A Spyware Investigator Got Spied On: Pegasus Hit an EU Lawmaker Probing Pegasus
Forensic analysis of Stelios Kouloglou's phone shows repeated Pegasus infections while he sat on the European Parliament's own spyware inquiry.

Key points
- The Citizen Lab confirmed that former Member of the European Parliament Stelios Kouloglou was infected with Pegasus spyware while serving on the EU committee investigating that exact tool.
- Pegasus is commercial spyware sold by Israeli firm NSO Group that can read messages, listen through the microphone and pull data from a target's phone.
- The infections happened while Kouloglou was actively helping lead the parliamentary inquiry known as PEGA into the abuse of such surveillance tools across Europe.
- Citizen Lab's forensic examination of the device found the attackers could have had broad access to its contents.
- The case adds to a growing list of European politicians, journalists and lawyers whose phones have been hit by mercenary spyware in recent years.
A lawmaker whose job was to investigate spyware abuse in Europe was himself being spied on with the very tool he was investigating.
That is the finding from the Citizen Lab, the University of Toronto research group that studies digital surveillance. Its analysis, picked up this week by The Hacker News, shows that former Member of the European Parliament Stelios Kouloglou had his phone repeatedly infected with Pegasus.

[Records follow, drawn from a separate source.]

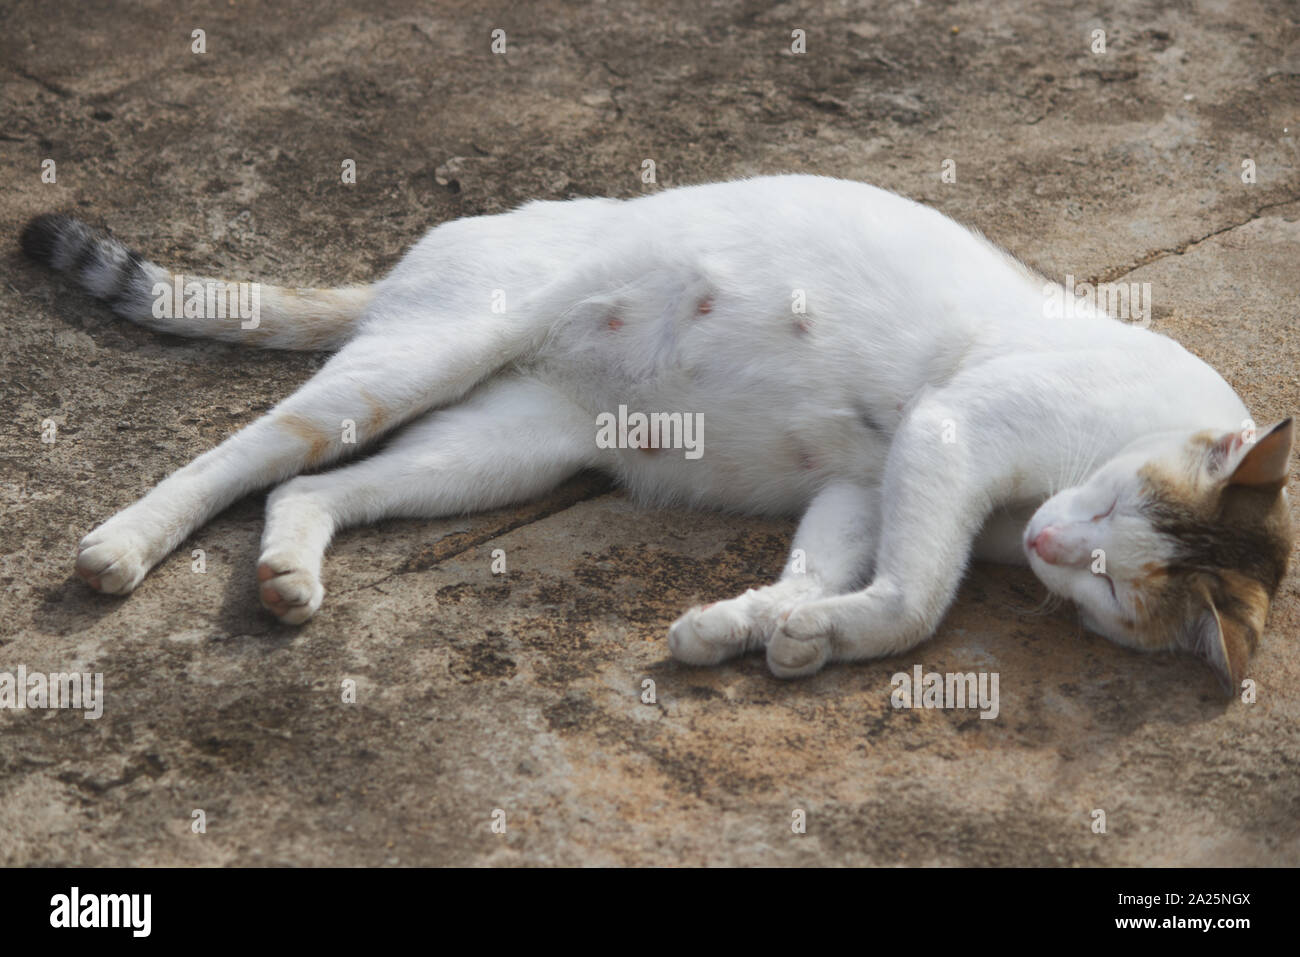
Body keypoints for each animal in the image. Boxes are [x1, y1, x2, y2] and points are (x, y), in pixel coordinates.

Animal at [20, 175, 1289, 691]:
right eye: (1114, 517)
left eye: (1112, 591)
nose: (1049, 549)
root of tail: (408, 262)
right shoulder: (950, 430)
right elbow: (917, 599)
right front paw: (821, 633)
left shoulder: (865, 481)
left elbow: (821, 569)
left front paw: (761, 627)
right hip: (425, 357)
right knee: (257, 450)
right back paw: (122, 546)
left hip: (500, 449)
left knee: (314, 491)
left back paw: (287, 573)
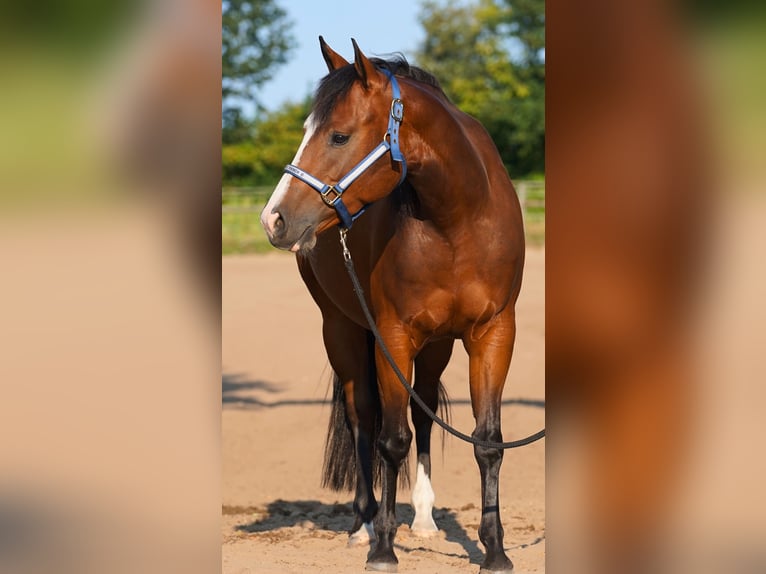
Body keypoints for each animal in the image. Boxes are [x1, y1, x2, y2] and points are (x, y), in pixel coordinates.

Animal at [260, 38, 525, 573]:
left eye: (339, 136)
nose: (273, 218)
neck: (458, 220)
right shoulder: (394, 335)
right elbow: (390, 438)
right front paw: (382, 547)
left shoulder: (493, 333)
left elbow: (487, 441)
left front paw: (495, 550)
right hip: (341, 329)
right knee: (362, 416)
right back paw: (362, 525)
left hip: (437, 344)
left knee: (422, 412)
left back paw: (423, 518)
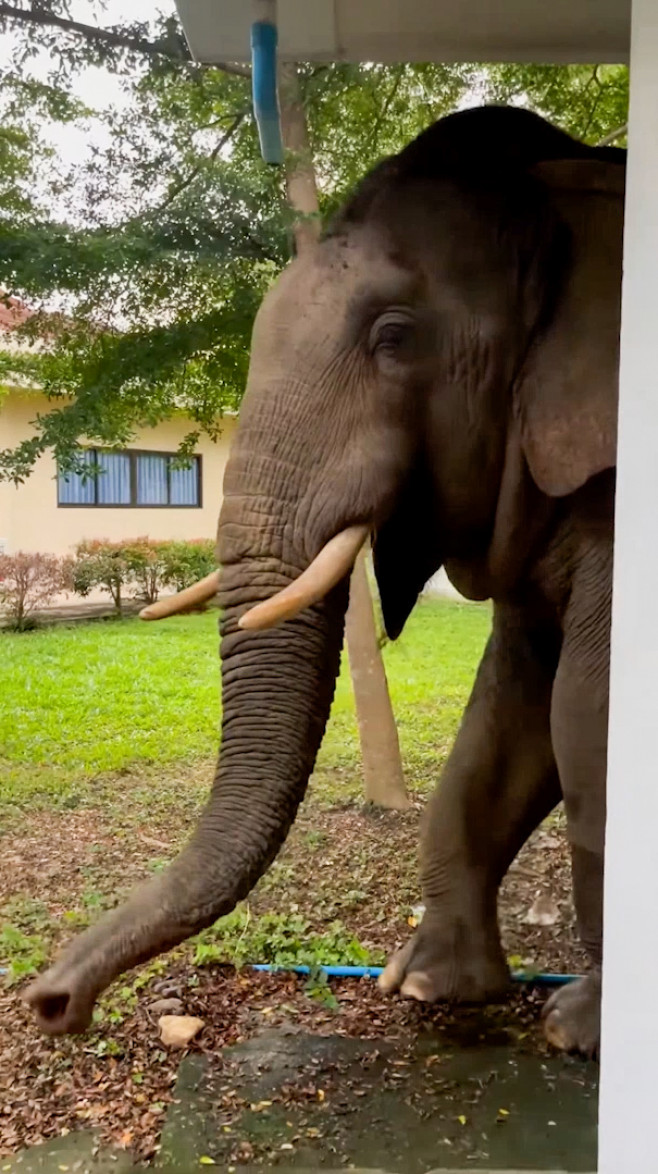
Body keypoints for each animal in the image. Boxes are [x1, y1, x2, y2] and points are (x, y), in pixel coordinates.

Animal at [25, 103, 625, 1056]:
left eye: (395, 337)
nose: (51, 1005)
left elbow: (587, 710)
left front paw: (579, 1037)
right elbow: (512, 707)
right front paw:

Pegasus is a piece of commercial spyware — software sold to governments that quietly takes over a phone and turns it into a listening device. It is made by the Israeli company NSO Group. Once installed, it can read texts, open encrypted chats, switch on the microphone and copy files, usually without the owner noticing a thing.
Kouloglou was not a random target. He sat on PEGA, the European Parliament's special committee set up in 2022 to look into exactly this kind of abuse across EU member states.
So the person helping write Europe's report on spyware misuse had spyware on his own pocket.
How did they get onto his phone?
Citizen Lab's forensic work on the device points to Pegasus infections that would have given the attackers deep access to what was on the handset. The researchers have not publicly named which government client of NSO Group was behind the intrusions.
That matters, because Pegasus is not sold on the open market. NSO says it only licenses the tool to vetted government agencies for serious crime and counter-terrorism work. Every confirmed case of a journalist, activist or politician being hit therefore points back to a state customer somewhere.
Modern Pegasus attacks often use what security researchers call zero-click exploits — flaws in apps like iMessage or WhatsApp that let the spyware land on a phone without the target tapping anything at all. There is no dodgy link to avoid. The phone simply receives a message and is infected.
This is worth being honest about: standard advice like "turn on two-factor authentication" or "do not click strange links" would not have stopped this. Multi-factor authentication protects your accounts from someone guessing a password. It does nothing when the attacker owns the operating system on your device.
What does this mean for ordinary people?
For most readers, the direct risk is low. Pegasus licences reportedly cost millions and are aimed at specific high-value targets, not the general public.
The wider point is about oversight. If a sitting European lawmaker investigating spyware can be hacked with that same spyware, the guardrails around who gets to use these tools are clearly not working. That is a political problem, not a personal one.
Still, some practical habits help anyone who worries they might be a target:
- Keep your phone's operating system updated the day patches arrive. Apple's Lockdown Mode and Google's Advanced Protection Program are designed for people at elevated risk and shut down many of the entry points spyware relies on.
- Restart the phone regularly. Some spyware strains do not survive a reboot, though determined attackers will simply reinfect.
- If you are a journalist, lawyer, activist or politician, Citizen Lab and Amnesty International's Security Lab both offer free forensic help.
The PEGA committee's own final report concluded that several EU governments had used commercial spyware against critics. Kouloglou's phone, it turns out, was evidence of that all along.